Here are some optional extensions! These are NOT required, but they might be fun and rewarding, and allow you to get closer to how we might like to use this data in the real world.

If you implement extensions, please do so in a copy of your program called search-demographics-ext.py

3.1. Optional: Find counties with …​.

Rather than importing the provided find_neighbor_matches function, try writing your own. This should work the same way as the provided version: it will look linearly forwards or linearly backwards based on an initial seed index that it takes as a parameter. The function will also need to take the search string as an input parameter (as well as potentially other information depending on your design). This function should return a list of all the partial matches based on that initial seed index.

The program can then add that list together with the entry at the initial seed to compute the total list of partial matches which are then displayed to the user.

Answer the Questionnaire

Each lab will have a short questionnaire at the end. Please edit the Questions-08.txt file in your cs21/labs/08 directory and answer the questions in that file.

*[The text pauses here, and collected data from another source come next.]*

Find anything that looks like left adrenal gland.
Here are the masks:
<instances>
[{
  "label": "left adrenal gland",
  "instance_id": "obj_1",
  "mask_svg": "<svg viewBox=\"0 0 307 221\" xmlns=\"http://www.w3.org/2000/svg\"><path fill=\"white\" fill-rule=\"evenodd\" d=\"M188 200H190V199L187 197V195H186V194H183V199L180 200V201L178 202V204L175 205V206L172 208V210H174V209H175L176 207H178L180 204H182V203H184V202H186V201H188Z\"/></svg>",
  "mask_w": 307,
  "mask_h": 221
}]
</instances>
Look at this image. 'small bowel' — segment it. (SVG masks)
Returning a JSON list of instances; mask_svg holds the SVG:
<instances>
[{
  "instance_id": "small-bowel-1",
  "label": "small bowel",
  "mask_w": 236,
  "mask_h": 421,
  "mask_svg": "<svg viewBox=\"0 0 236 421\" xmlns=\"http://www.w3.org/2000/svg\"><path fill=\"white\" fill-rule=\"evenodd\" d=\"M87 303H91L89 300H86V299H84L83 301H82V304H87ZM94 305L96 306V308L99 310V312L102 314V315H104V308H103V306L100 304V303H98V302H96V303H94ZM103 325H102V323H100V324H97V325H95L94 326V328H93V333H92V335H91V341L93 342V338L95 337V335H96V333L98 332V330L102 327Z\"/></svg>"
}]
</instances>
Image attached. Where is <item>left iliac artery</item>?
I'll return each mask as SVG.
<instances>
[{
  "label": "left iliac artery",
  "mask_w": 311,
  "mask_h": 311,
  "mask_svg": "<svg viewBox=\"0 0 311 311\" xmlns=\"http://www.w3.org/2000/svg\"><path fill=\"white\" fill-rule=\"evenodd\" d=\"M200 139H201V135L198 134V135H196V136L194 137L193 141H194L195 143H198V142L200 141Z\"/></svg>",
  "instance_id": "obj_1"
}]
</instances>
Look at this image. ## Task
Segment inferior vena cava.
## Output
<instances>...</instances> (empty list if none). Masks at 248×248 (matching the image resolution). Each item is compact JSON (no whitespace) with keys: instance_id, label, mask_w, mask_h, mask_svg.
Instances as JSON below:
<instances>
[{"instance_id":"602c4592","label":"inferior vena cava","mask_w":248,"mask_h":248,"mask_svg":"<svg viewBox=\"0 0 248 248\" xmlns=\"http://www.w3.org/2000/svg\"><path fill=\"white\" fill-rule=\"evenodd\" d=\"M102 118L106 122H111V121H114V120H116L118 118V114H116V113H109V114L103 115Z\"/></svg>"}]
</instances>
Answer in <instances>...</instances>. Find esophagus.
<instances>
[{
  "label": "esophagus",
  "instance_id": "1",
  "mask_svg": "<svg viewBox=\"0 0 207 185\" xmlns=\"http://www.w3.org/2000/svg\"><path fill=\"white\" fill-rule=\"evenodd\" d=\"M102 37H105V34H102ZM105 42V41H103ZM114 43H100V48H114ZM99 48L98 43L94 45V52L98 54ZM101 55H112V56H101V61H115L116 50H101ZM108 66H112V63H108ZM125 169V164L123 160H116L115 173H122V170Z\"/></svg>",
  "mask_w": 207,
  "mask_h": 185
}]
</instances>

Once you’re done with that, you should run handin21 again.

Submitting lab assignments

Remember to run handin21 to turn in your lab files! You may run handin21 as many times as you want. Each time it will turn in any new work. We recommend running handin21 after you complete each program or after you complete significant work on any one program.

Logging out

When you’re done working in the lab, you should log out of the computer you’re using.

First quit any applications you are running, like the browser and the terminal. Then click on the logout icon (logout icon or other logout icon) and choose "log out".

If you plan to leave the lab for just a few minutes, you do not need to log out. It is, however, a good idea to lock your machine while you are gone. You can lock your screen by clicking on the lock xlock icon. PLEASE do not leave a session locked for a long period of time. Power may go out, someone might reboot the machine, etc. You don’t want to lose any work!